RICHIESTA A:
Rispondi alle seguenti domande sul testo dedicato alla globalizzazione:
(i) Quanti Paesi controllano circa la metà del commercio mondiale?
(ii) A quale media sono rimasti fermi i flussi netti dell'aiuto dei governi allo sviluppo?
(iii) Quale principio centrale della Dottrina sociale della Chiesa viene citato nella domanda rivolta all'intervistato?

PAGINA:
>>

La sfida indubbiamente fa tremar le vene e i polsi, ma è altrettanto ultimativo accettarla e applicarsi a vincerla. I dati sono impressionanti e l'allarme esplicito: il divario tra Paesi ricchi e Paesi poveri è sempre più profondo; solo 22 Paesi del mondo, ovvero il 14 per cento della popolazione del pianeta, controllano circa la metà  del commercio mondiale e più della metà  dell'investimento diretto estero; i flussi netti dell'aiuto dei governi allo sviluppo sono diminuiti o comunque lontani dal raggiungere l'obiettivo dello 0,7 per cento promesso trentacinque anni fa, restando fermi a una media non superiore allo 0,23 per cento. La globalizzazione può e deve essere cambiata, cominciando proprio dal tener fede a quell'impegno di dimezzare la povertà  entro il 2015 con un nuovo governo della globalizzazione, prima che la collera dei poveri esploda violentemente. È necessario l'impegno di tutti, ma specialmente dei Paesi del benessere, perché non si indurisca il loro cuore e la benedizione si converta in maledizione!

Lei accennava alla necessità  di rivedere i meccanismi dell'economia globalizzata nel senso di rispondere più concretamente al principio centrale della Dottrina sociale della Chiesa: quello della destinazione universale dei beni della terra. Qualche indicazione?
Per realizzare una globalizzazione equa che crei pari opportunità  per tutti occorre anzitutto un'azione concentrata sulle giuste aspettative delle persone, nel rispetto della loro identità  culturale e autonomia, con assicurazione di un lavoro dignitoso, senza discriminazione tra uomo e donna. Una globalizzazione giusta deve inoltre poggiare sulle colonne portanti, interdipendenti e sinergiche, dello sviluppo economico e sociale e sulla protezione ambientale a livello locale, nazionale, regionale e mondiale. Si impongono, poi, mercati produttivi ed equi; regole giuste che, oltre a offrire uguali opportunità  di accesso a tutti i Paesi, riconoscano le differenze nelle capacità  e necessità  di sviluppo di ogni Paese; solidarietà  e partenariati più stretti; un sistema dell'Onu più efficace in vista di una multilateralità  più forte e più dinamica; l'aumento degli aiuti pubblici allo sviluppo in vista del raggiungimento degli obiettivi del Millennio.

<<

RICHIESTA B:
Ricopia senza modifiche le voci registrate, dall'inizio fino alla riga che contiene "92: 9:12 -> 9:46", compresa. Ometti le immagini.

DATI REGISTRATI:
>>

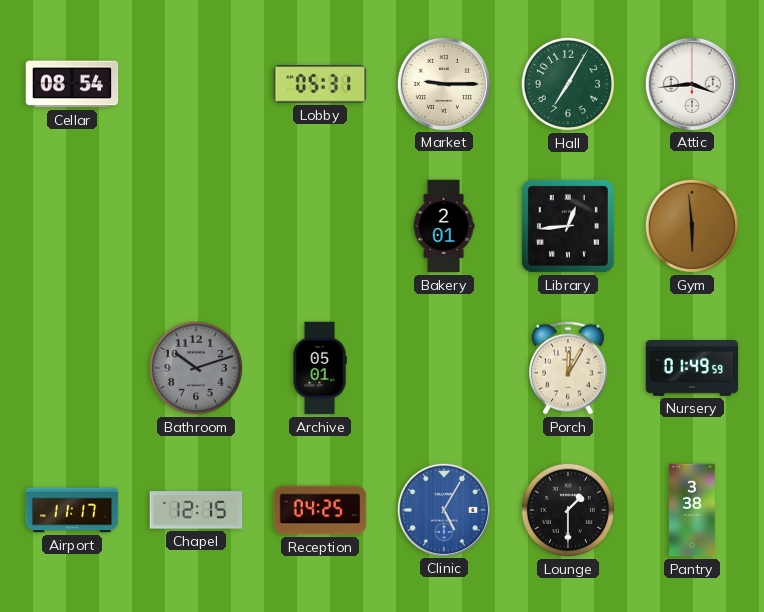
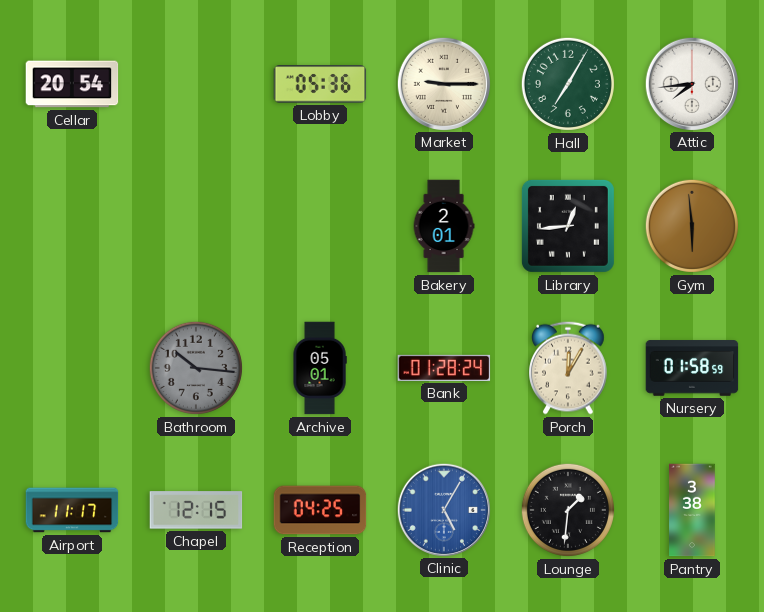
Cellar: 08:54 -> 20:54
Lobby: 05:31 -> 05:36
Attic: 3:44 -> 7:44
Bathroom: 10:12 -> 10:16
Bank: none -> 01:28
Nursery: 01:49 -> 01:58
Lounge: 1:30 -> 1:31
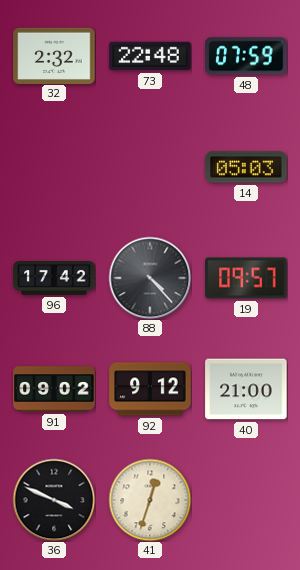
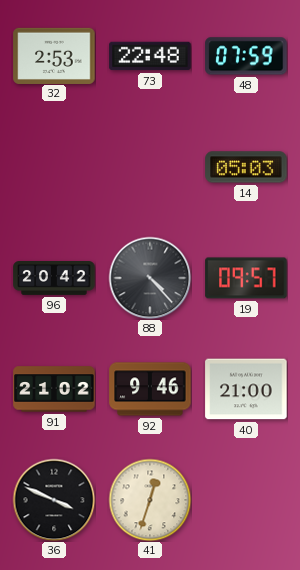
32: 2:32 -> 2:53
96: 17:42 -> 20:42
91: 09:02 -> 21:02
92: 9:12 -> 9:46
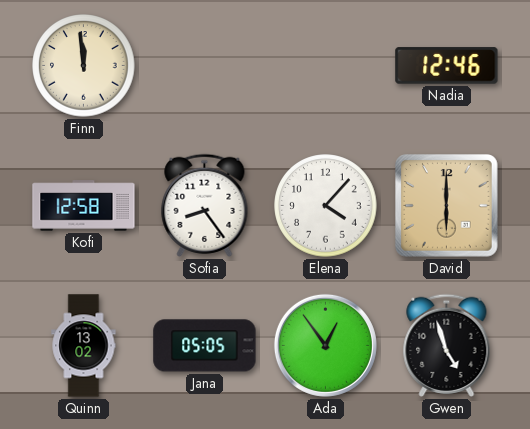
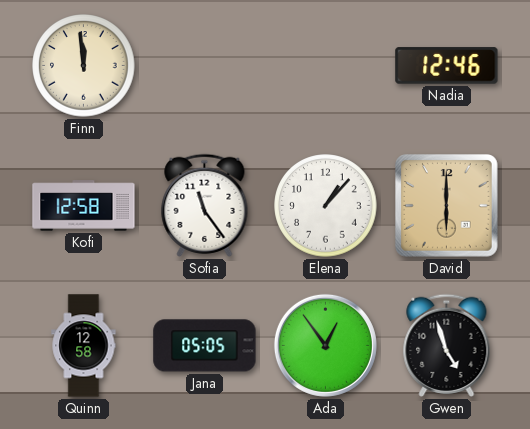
Sofia: 8:24 -> 11:24
Elena: 4:07 -> 1:07
Quinn: 13:02 -> 12:58
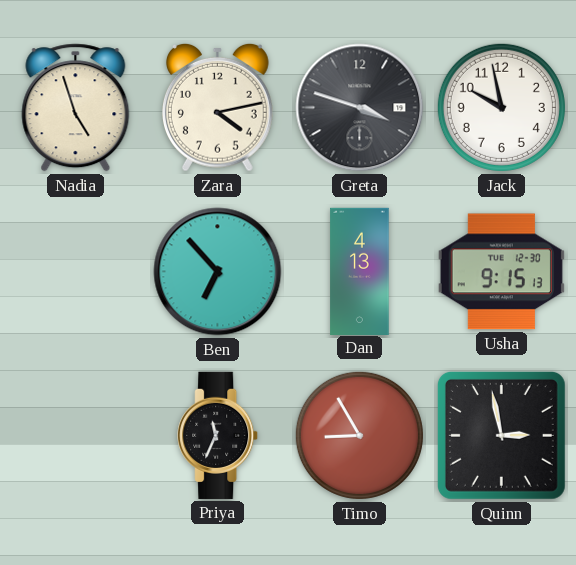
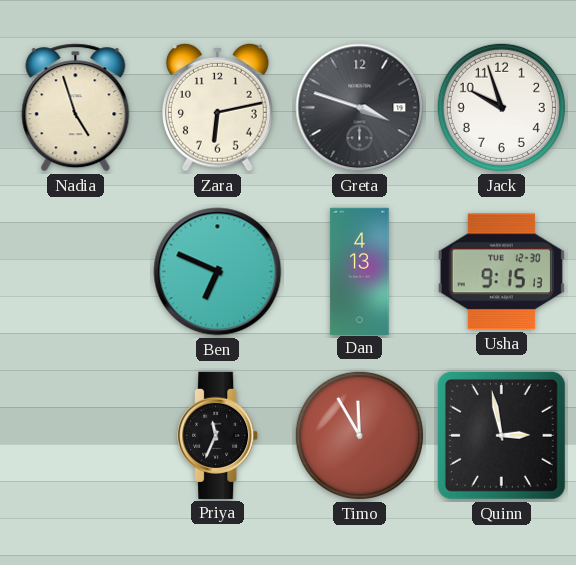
Zara: 4:13 -> 6:13
Jack: 9:58 -> 9:57
Ben: 6:53 -> 6:49
Timo: 8:55 -> 11:55
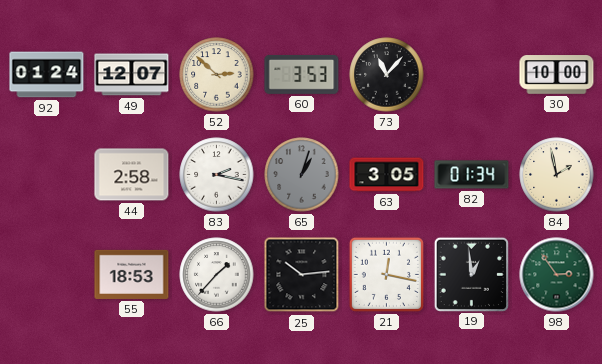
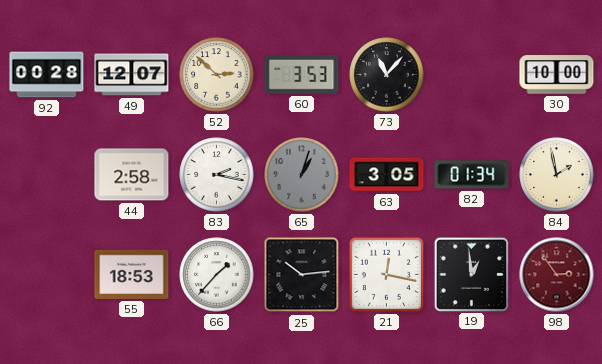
92: 01:24 -> 00:28
98 dial: green -> burgundy
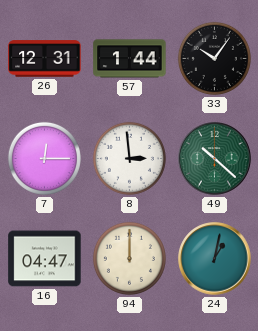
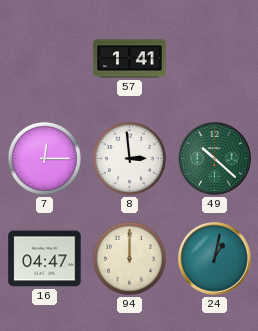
26: 12:31 -> none
57: 1:44 -> 1:41
33: 10:06 -> none
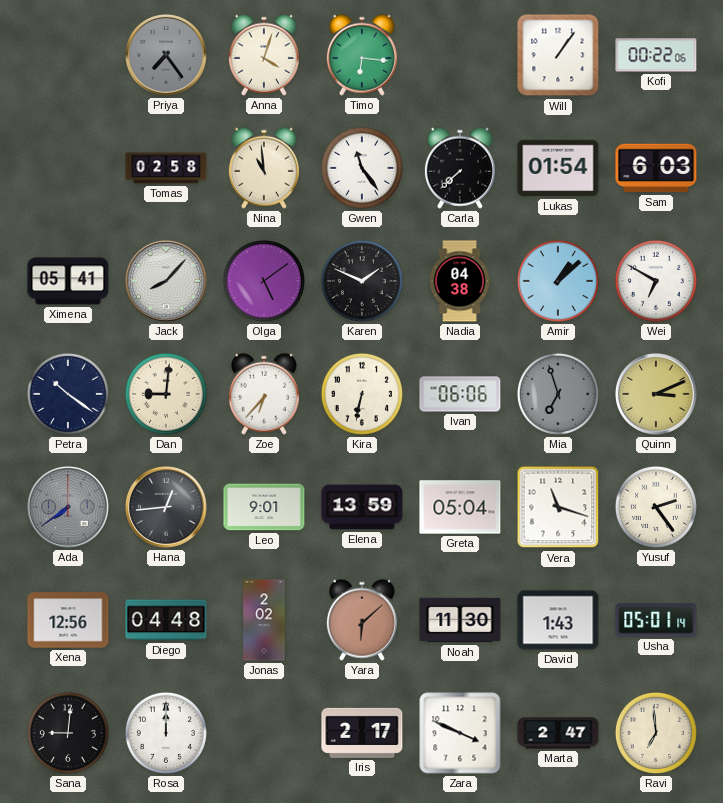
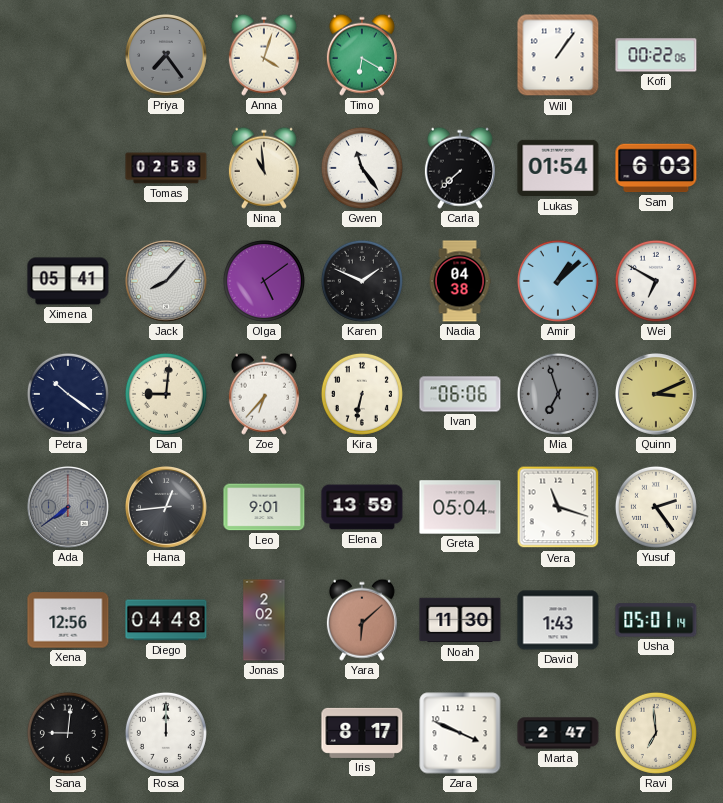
Timo: 6:16 -> 6:20
Iris: 2:17 -> 8:17
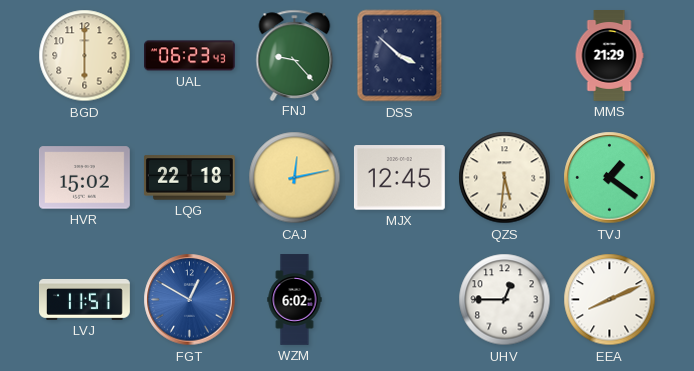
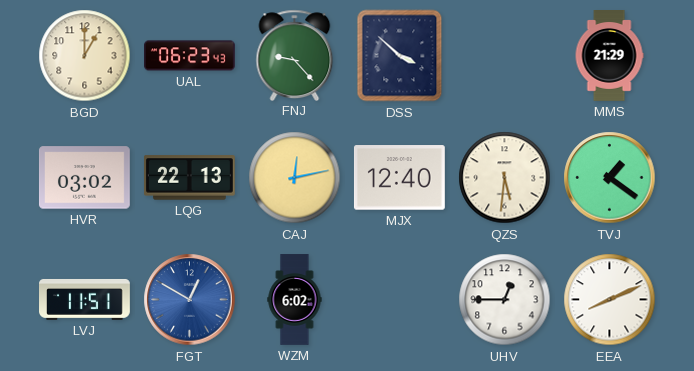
BGD: 6:00 -> 1:00
HVR: 15:02 -> 03:02
LQG: 22:18 -> 22:13
MJX: 12:45 -> 12:40
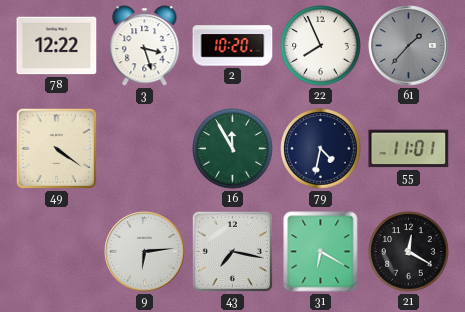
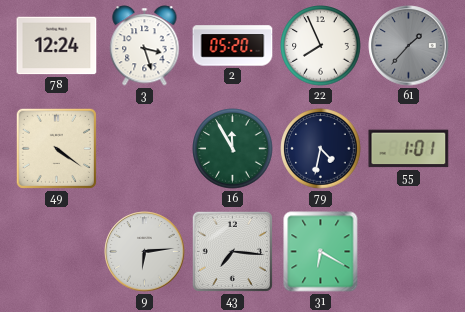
78: 12:22 -> 12:24
2: 10:20 -> 05:20
55: 11:01 -> 1:01
43: 7:17 -> 7:16
21: 12:20 -> none
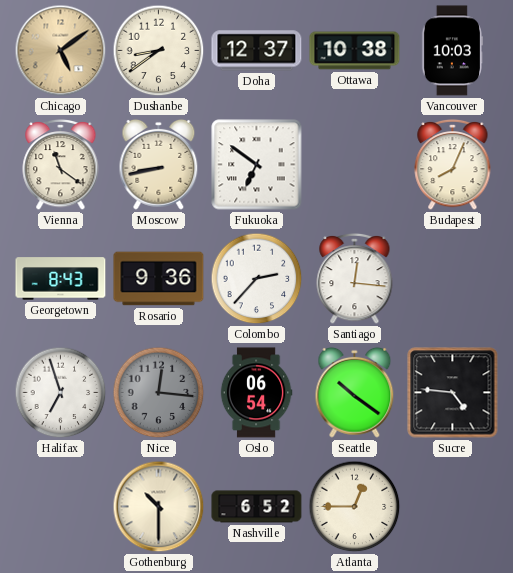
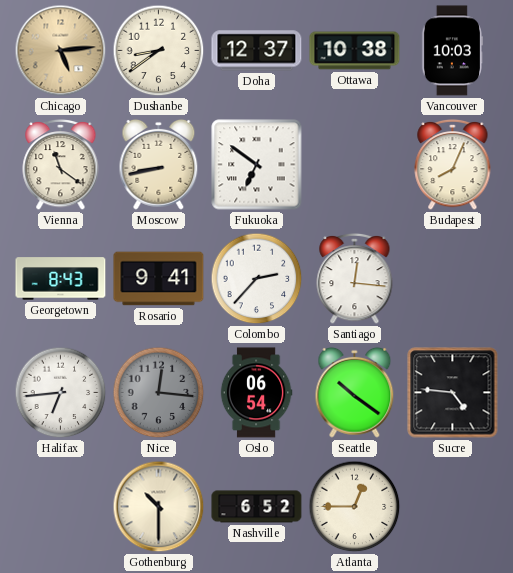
Chicago: 5:09 -> 5:14
Rosario: 9:36 -> 9:41
Halifax: 6:57 -> 6:44
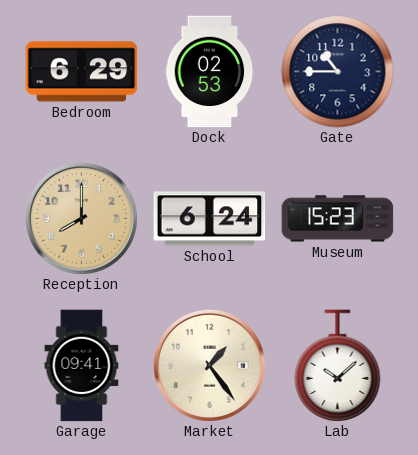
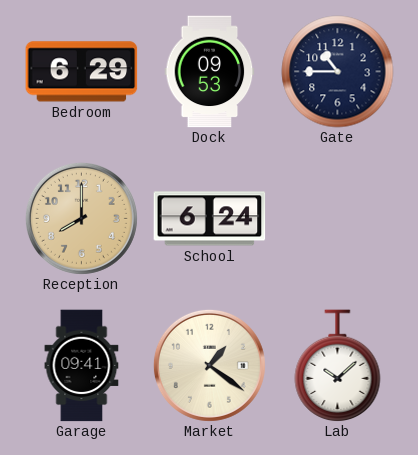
Dock: 02:53 -> 09:53
Museum: 15:23 -> none
Market: 1:24 -> 1:21
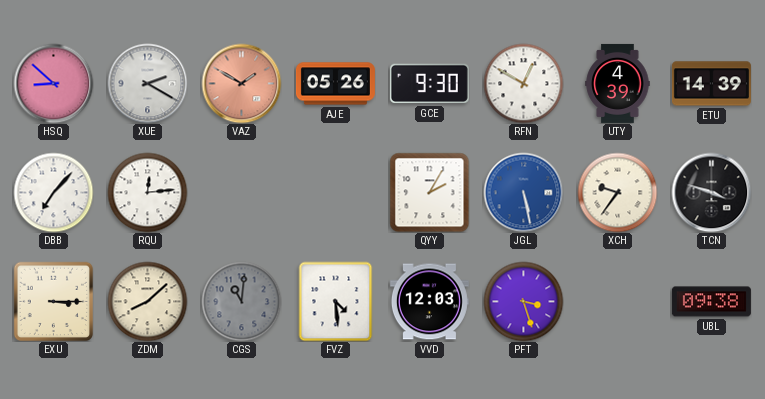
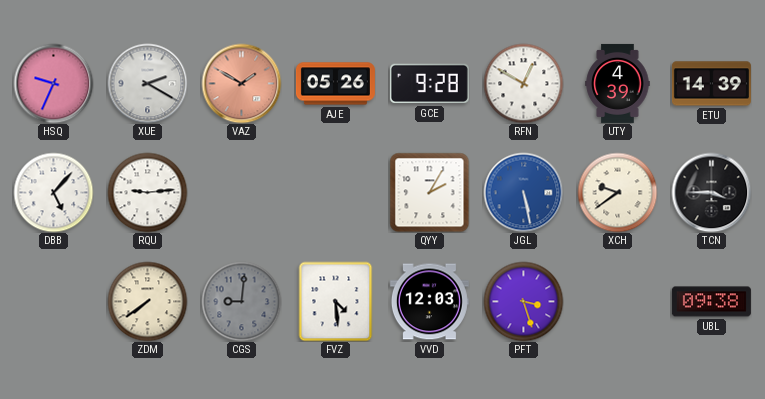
HSQ: 8:52 -> 9:34
GCE: 9:30 -> 9:28
DBB: 7:07 -> 5:07
RQU: 12:14 -> 9:14
XCH: 9:36 -> 9:39
TCN: 3:48 -> 3:45
EXU: 3:15 -> none
ZDM: 8:08 -> 7:39
CGS: 11:01 -> 9:01
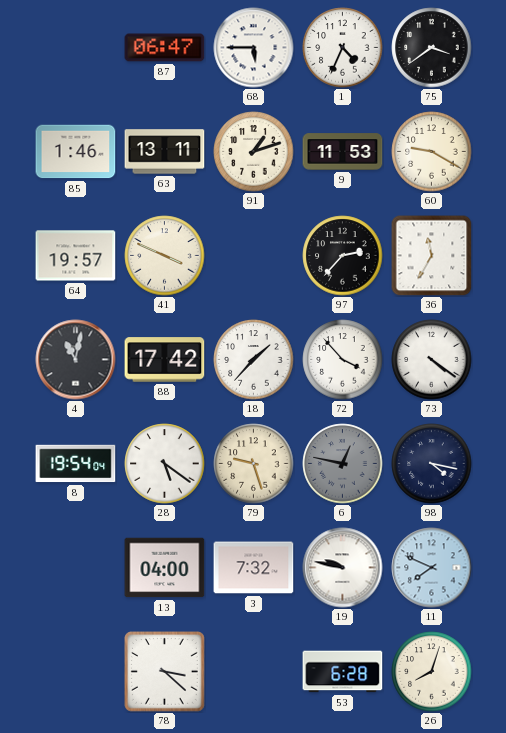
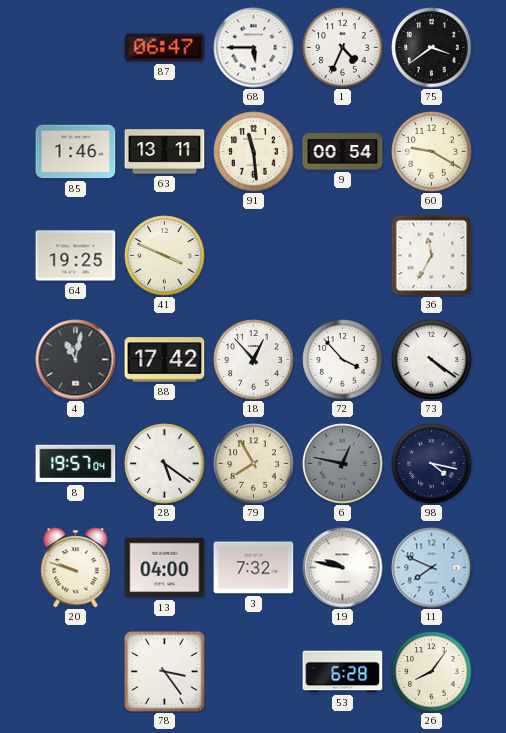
91: 1:12 -> 11:29
9: 11:53 -> 00:54
64: 19:57 -> 19:25
97: 2:37 -> none
18: 1:37 -> 12:53
8: 19:54 -> 19:57
79: 9:27 -> 7:55
20: none -> 9:48
78: 3:22 -> 3:24
26: 8:03 -> 8:06
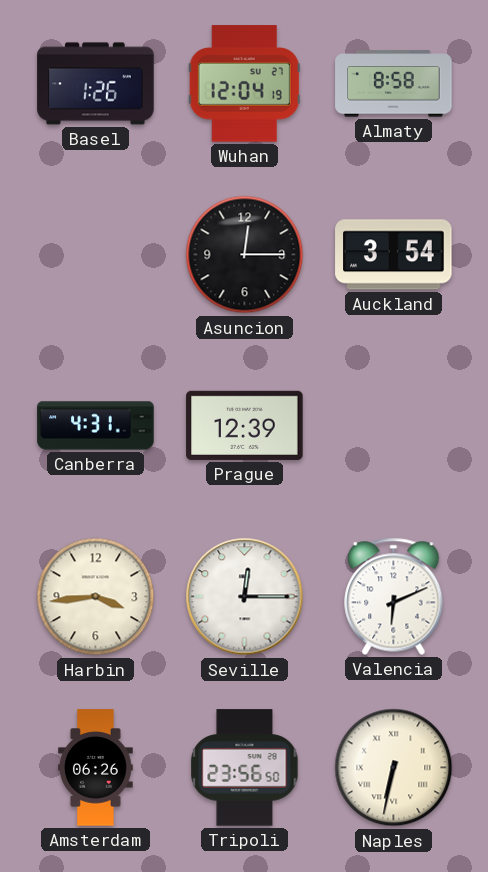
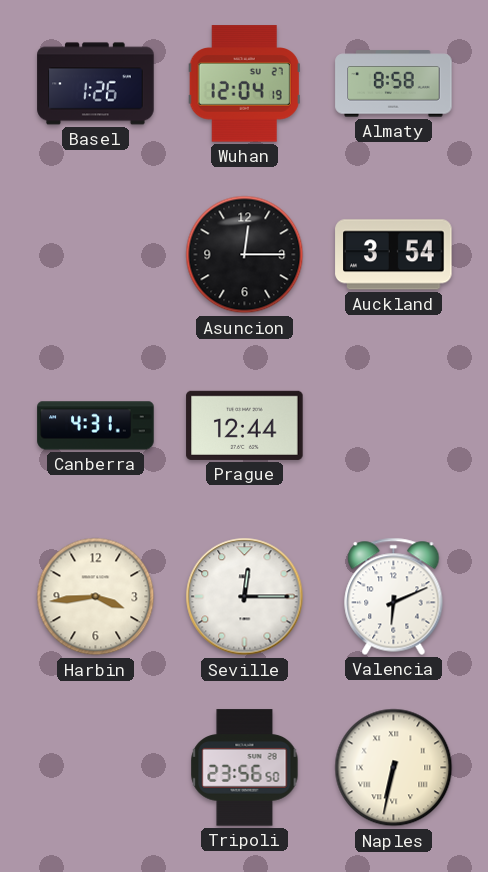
Prague: 12:39 -> 12:44
Amsterdam: 06:26 -> none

<<

RISULTATO A:
(i) 22 Paesi, pari al 14 per cento della popolazione del pianeta.
(ii) A una media non superiore allo 0,23 per cento.
(iii) Il principio della destinazione universale dei beni della terra.

RISULTATO B:
Cellar: 08:54 -> 20:54
Lobby: 05:31 -> 05:36
Attic: 3:44 -> 7:44
Bathroom: 10:12 -> 10:16
Bank: none -> 01:28
Nursery: 01:49 -> 01:58
Lounge: 1:30 -> 1:31
32: 2:32 -> 2:53
96: 17:42 -> 20:42
91: 09:02 -> 21:02
92: 9:12 -> 9:46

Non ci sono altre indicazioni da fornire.